Eye Infection Can Blind
The most concerning post-operative complication of retinal eye surgery would be infection inside the eye. Infection inside the eye, called endophthalmitis, often leads to blindness.
The most frequent symptoms of endophthalmitis are pain and loss of vision. (Unfortunately, these symptoms are not 100% so please call your own doctor if you are concerned.)
I tell my patients to call if they develop pain that is not relieved by Tylenol, Advil or whatever usually works for headache. Incidentally, I rarely need to give an prescription pain relief for any of my surgeries. An advantage of this is the ability to monitor pain.

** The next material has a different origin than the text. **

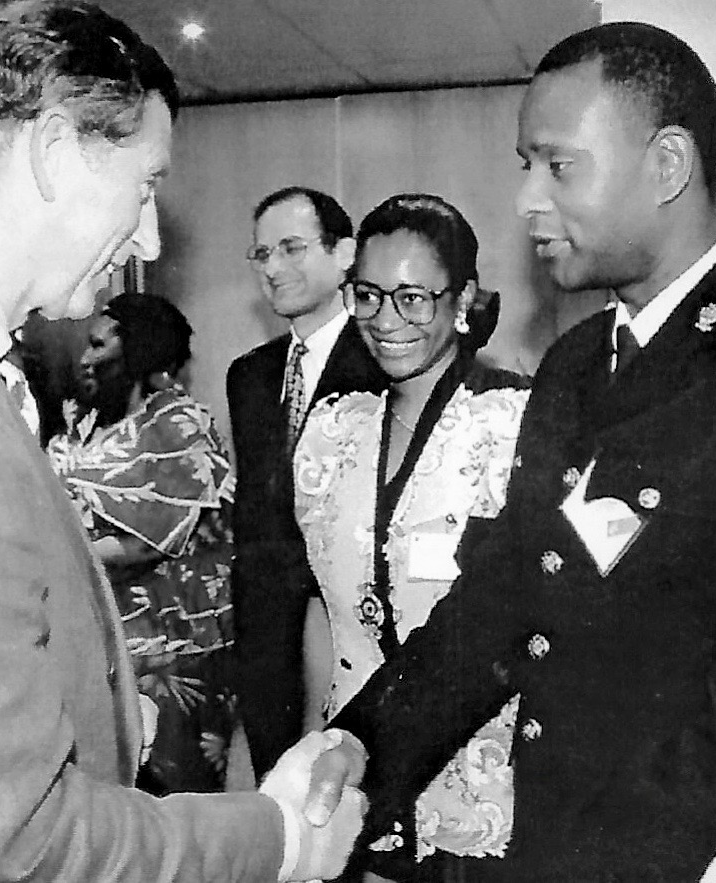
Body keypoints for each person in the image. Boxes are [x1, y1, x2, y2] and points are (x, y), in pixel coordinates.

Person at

Pain can develop for other reasons other than infection, say increased eye pressure, but potentially blinding eye infection is obviously the most concerning.
Fortunately, endophthalmitis is very, very uncommon in retinal surgery.
Signs of Retinal Detachment
Signs of retinal detachment following retinal surgery are not as obvious as compared to naturally occurring retinal detachments (I couldn’t think of a better term.) The usual signs of retinal detachment are flashes, floaters and loss of peripheral vision.
After retinal surgery, vision is usually poor so that the normal signs may be missed.
My advice for may patients is that they call if the vision gets worse, in any way, compared to the first day when the patch comes off.
Compared to cataract surgery, retinal surgery usually does not restore the vision quickly, if at all. I ask my patients to distinguish between actual worsening vision versus vision which fails to improve as quickly as hoped.
In general, if the vision improves or stays the same after the patch is removed…things are fine.
What Does This Mean?
These are my own recommendations for my patients. While I feel these are very good guidelines and have worked well for my patients over the past 20+ years, please follow the directions and recommendations of your personal doctor.
I try to practice medicine as practically as possible. My biggest fears following retinal surgery are infection and retinal detachment. Your doctor may have other concerns or you may have a specific condition or situation where these recommendations don’t apply.